# Lost motivation



## WendyB61 (Apr 7, 2022)

When first diagnosed I was really motivated as I read stories on what could happen but recently I’ve slipped back into my old ways, I got my BG levels to always between 4 and 6 now they are back to 11 and 13, why am I being stupid?


----------



## Windy (Apr 7, 2022)

Wendy, don't beat yourself up, sometimes it's more difficult than others to keep motivated. It's human to fail sometimes, it's not stupid.
What did you do before that got you a BG of 4 to 6? Can you try and ease back into that, perhaps by addressing one meal, like breakfast and having your previous good breakfast instead? Or make a batch of lower carb, delicious soup for lunch instead of your current lunch. Or not buying the tempting snacks so they aren't as easy to lead you astray?
I've fallen off the diet wagon so many times, I've got gravel rash. The thing is, you need to stop, dust yourself down, and clamber back on.
I distract myself with making a cup of tea, or doing something else for an hour, and I have emergency Babybel light cheeses in the fridge (42 calories each) if that doesn't work.
You can do it. Clamber back on and start with a single meal a day that's better for your BG.
Sarah


----------



## WendyB61 (Apr 7, 2022)

Windy said:


> Wendy, don't beat yourself up, sometimes it's more difficult than others to keep motivated. It's human to fail sometimes, it's not stupid.

▸ **WORK REQUEST A**
In the "Lost motivation" thread, what blood glucose range did WendyB61 keep her levels within before slipping back into old habits?
▸ **WORK REQUEST B**
Quote the "Lost motivation" thread from "I distract myself" to "for your BG.".
▸ **WORK REQUEST C**
Continue the "Lost motivation" thread from the point where it stops.
The entries that follow come from a different source than the forum thread.

▸ **DATA**
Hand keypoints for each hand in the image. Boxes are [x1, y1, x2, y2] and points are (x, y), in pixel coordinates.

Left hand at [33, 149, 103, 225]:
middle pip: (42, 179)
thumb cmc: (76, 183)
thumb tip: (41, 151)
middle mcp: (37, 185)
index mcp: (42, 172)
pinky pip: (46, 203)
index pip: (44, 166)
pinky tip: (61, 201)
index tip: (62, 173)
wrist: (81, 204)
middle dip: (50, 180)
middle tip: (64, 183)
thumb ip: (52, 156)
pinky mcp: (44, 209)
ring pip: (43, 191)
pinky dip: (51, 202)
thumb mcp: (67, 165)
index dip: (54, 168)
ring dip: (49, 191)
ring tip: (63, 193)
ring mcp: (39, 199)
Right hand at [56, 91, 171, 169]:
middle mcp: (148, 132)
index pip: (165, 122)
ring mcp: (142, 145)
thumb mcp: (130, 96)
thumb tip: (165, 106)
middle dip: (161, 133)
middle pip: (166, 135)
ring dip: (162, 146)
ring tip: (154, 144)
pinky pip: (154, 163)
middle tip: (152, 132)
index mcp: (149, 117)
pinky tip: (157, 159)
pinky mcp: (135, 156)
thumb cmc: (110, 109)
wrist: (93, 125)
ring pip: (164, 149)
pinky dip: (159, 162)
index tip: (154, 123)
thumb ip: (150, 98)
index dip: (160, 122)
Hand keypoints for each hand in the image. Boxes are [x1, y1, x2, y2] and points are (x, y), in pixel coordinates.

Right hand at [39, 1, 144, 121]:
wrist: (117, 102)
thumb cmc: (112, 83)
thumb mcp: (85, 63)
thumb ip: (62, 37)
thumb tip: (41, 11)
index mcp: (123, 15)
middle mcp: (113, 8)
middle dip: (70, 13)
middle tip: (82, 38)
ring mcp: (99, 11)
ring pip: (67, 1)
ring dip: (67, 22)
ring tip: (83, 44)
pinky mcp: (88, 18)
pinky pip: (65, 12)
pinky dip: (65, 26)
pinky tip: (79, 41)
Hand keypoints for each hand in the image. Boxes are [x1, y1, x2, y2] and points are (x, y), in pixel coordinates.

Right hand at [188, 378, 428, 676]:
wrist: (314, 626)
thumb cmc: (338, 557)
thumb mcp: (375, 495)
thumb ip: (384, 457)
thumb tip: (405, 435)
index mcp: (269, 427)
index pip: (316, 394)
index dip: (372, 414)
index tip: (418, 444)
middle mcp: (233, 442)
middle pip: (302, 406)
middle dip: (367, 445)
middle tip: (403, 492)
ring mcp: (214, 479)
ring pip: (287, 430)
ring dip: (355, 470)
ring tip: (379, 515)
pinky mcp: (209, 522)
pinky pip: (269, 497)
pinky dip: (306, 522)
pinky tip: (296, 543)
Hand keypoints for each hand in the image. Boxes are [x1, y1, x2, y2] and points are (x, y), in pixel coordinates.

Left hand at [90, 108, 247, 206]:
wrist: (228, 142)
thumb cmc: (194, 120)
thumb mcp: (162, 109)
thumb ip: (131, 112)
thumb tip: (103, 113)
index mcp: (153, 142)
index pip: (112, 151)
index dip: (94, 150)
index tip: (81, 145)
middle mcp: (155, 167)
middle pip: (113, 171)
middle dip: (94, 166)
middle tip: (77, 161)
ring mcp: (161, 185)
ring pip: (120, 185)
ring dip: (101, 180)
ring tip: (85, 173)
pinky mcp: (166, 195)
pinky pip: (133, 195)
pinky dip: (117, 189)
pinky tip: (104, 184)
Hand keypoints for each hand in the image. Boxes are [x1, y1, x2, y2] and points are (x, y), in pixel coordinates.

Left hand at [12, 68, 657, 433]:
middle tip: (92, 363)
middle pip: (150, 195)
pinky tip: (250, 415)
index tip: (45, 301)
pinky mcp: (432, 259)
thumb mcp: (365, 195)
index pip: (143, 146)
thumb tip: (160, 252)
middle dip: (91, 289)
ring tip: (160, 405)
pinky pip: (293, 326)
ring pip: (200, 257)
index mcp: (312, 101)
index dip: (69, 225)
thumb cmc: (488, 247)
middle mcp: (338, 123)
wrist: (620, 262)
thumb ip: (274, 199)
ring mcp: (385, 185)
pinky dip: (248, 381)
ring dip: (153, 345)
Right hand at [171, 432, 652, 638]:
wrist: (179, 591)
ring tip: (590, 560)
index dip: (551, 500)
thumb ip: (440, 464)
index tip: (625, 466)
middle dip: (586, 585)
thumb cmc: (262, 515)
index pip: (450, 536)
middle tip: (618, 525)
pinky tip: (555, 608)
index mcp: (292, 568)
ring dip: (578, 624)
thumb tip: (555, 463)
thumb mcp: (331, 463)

▸ **RESPONSE BOX A**
Between 4 and 6.

▸ **RESPONSE BOX B**
I distract myself with making a cup of tea, or doing something else for an hour, and I have emergency Babybel light cheeses in the fridge (42 calories each) if that doesn't work.
You can do it. Clamber back on and start with a single meal a day that's better for your BG.

▸ **RESPONSE BOX C**
> What did you do before that got you a BG of 4 to 6? Can you try and ease back into that, perhaps by addressing one meal, like breakfast and having your previous good breakfast instead? Or make a batch of lower carb, delicious soup for lunch instead of your current lunch. Or not buying the tempting snacks so they aren't as easy to lead you astray?
> I've fallen off the diet wagon so many times, I've got gravel rash. The thing is, you need to stop, dust yourself down, and clamber back on.
> I distract myself with making a cup of tea, or doing something else for an hour, and I have emergency Babybel light cheeses in the fridge (42 calories each) if that doesn't work.
> ...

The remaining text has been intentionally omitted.